In Kenya, ad esempio, M4H si affianca ai governi nella risposta al COVID19 fornendo linee gratuite per le hotline di emergenza e spazio nei call center per operatori sanitari che forniscono una prima linea di triage per potenziali pazienti (Safaricom).
In Rwanda, invece, il Programma delle Nazioni Unite per lo Sviluppo (UNDP), appoggia il governo nel piano di risposta al Coronavirus attraverso l’uso di robotica e intelligenza artificiale per migliorare e velocizzare l’analisi dei tamponi e rafforzare la sorveglianza epidemiologica.
In Senegal, dove il primo contagio fu registrato ufficialmente il 7 Marzo e attribuito a una persona proveniente dall’Italia, grazie all’impiego immediato del contact tracing è stato possibile risalire a un cluster di 20 casi e evitare quindi la diffusione del contagio e il collasso del sistema sanitario nazionale.
In maniera analoga, anche il governo del Ghana ha di recente lanciato la “COVID-19 Tracker App” per tracciare i contatti delle persone infette, registrare i loro ultimi movimenti e metterle in rapido contatto con il personale sanitario adeguato. Molti dubbi però sono emersi sulla sicurezza dei dati e sulla privacy in quanto l’app potrebbe registrare anche la necessità di una persona di rimanere in quarantena e controllare, attraverso una piattaforma integrata dei vari gestori di telefonia, che questa venga effettivamente eseguita.
Anche i ricercatori dell’università di Cape Town, Sud Africa, hanno sviluppato un’app basata su GPS e Bluetooth che genera un codice QR verde, giallo o rosso che può essere mostrato quando richiesto. Le preoccupazioni in questo caso, oltre alla privacy, sono anche lo stigma sociale e la sicurezza personale delle persone infette.
Le linee guida dell’OMS
L’OMS, con un occhio di riguardo alle considerazioni etiche e basandosi sull’esperienza acquisita durante l’emergenza ebola, ha pubblicato precise linee guida tecniche e si sta preparando a lanciare la propria app di contact tracing che dovrebbe essere presto disponibile gratuitamente ai governi. Questa app, oltre a permettere alle persone di controllare i propri sintomi, fornirà anche una lista di contatti locali per effettuare test e tamponi e opzioni di supporto psicologico.

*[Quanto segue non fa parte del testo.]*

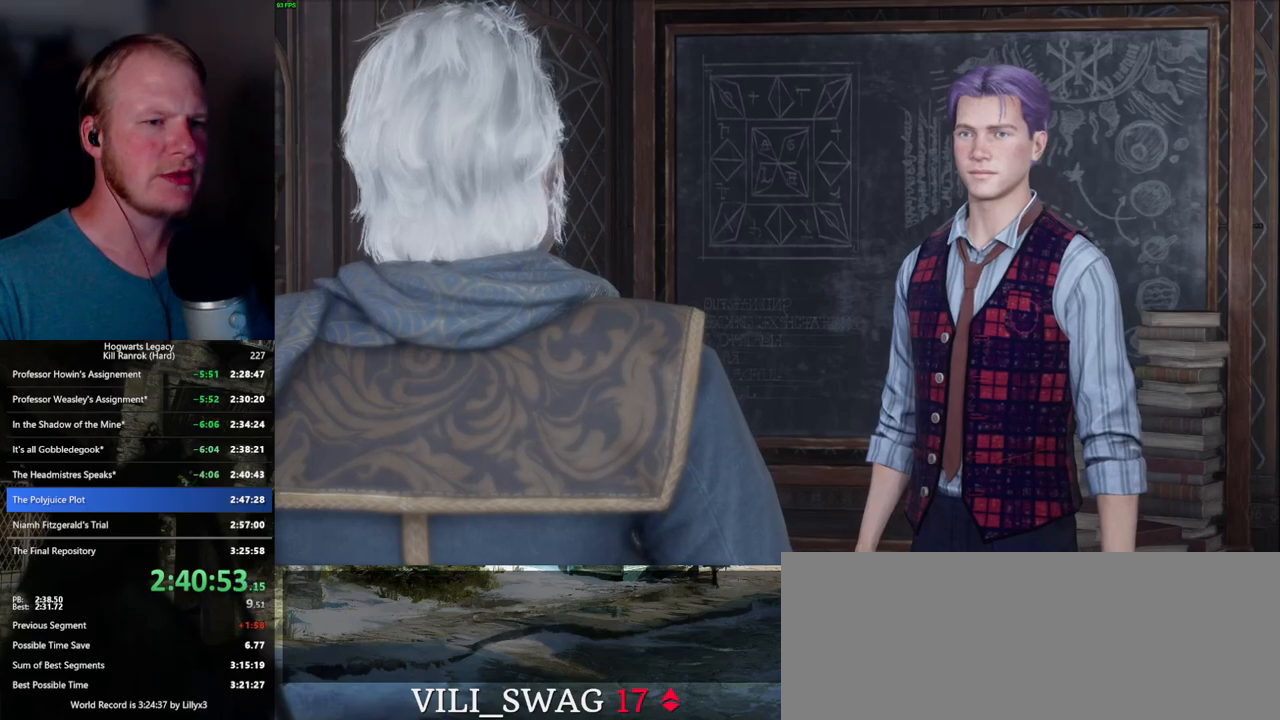
{"keys": ["q", "space"], "mouse": [], "events": [[50, "q", "down"], [50, "space", "down"], [100, "q", "up"], [117, "space", "up"], [200, "q", "down"], [200, "space", "down"], [250, "mouse_wheel", "down"], [250, "space", "up"], [267, "mouse_wheel", "up"], [267, "q", "up"], [367, "q", "down"], [367, "space", "down"], [400, "space", "up"], [417, "q", "up"], [484, "q", "down"], [500, "space", "down"]]}
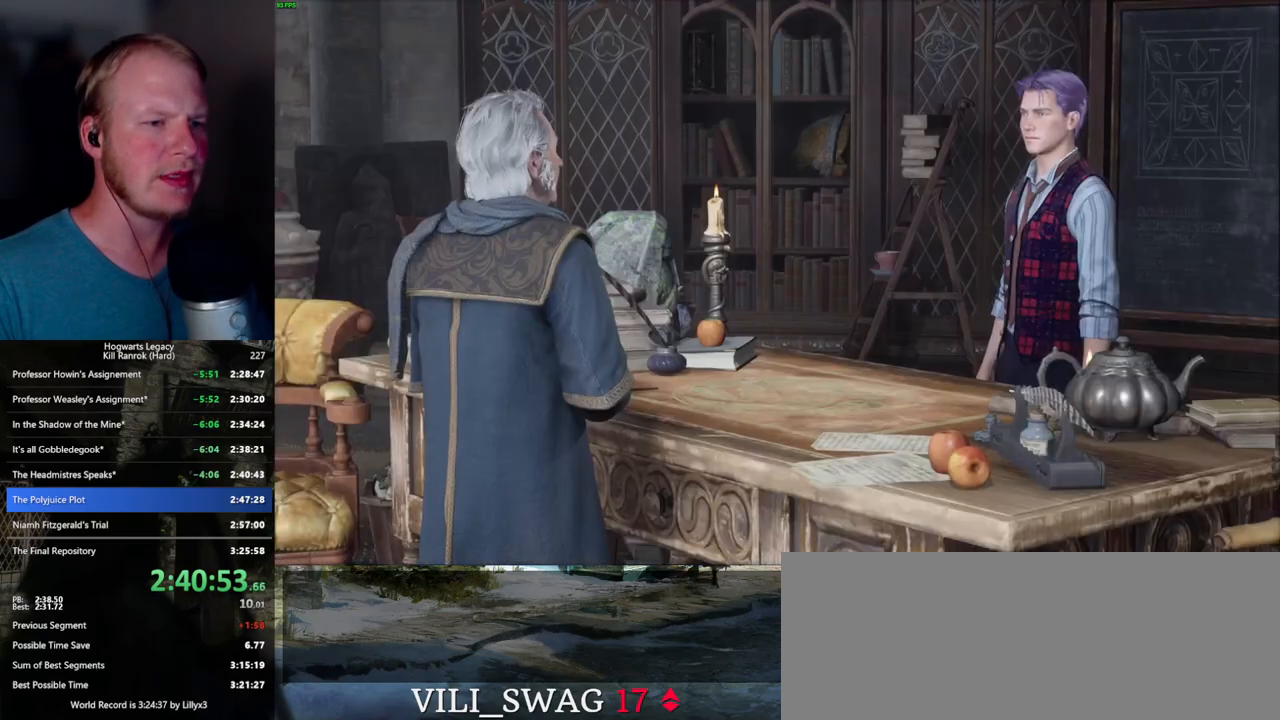
{"keys": [], "mouse": [], "events": [[34, "space", "up"], [50, "q", "up"], [67, "mouse_wheel", "down"], [134, "mouse_wheel", "up"], [134, "q", "down"], [150, "space", "down"], [184, "space", "up"], [200, "q", "up"], [284, "q", "down"], [300, "space", "down"], [334, "mouse_wheel", "down"], [350, "q", "up"], [350, "space", "up"], [417, "mouse_wheel", "up"], [434, "q", "down"], [450, "space", "down"], [484, "space", "up"], [500, "q", "up"]]}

Da quanto analizzato, risulta evidente che non ci sono risposte o azioni che siano ugualmente efficaci per tutti i Paesi e che le misure messe in atto dai differenti governi sono soprattutto frutto del discorso politico-sociale ma, a fronte di economie e sistemi sanitari già compromessi, le tecnologie digitali si sono rivelate uno strumento di prevenzione di grande validità che ha permesso l’abbassamento della curva dei contagi senza esacerbare ulteriormente le condizioni di disagio e fragilità dei Paesi di questa Regione.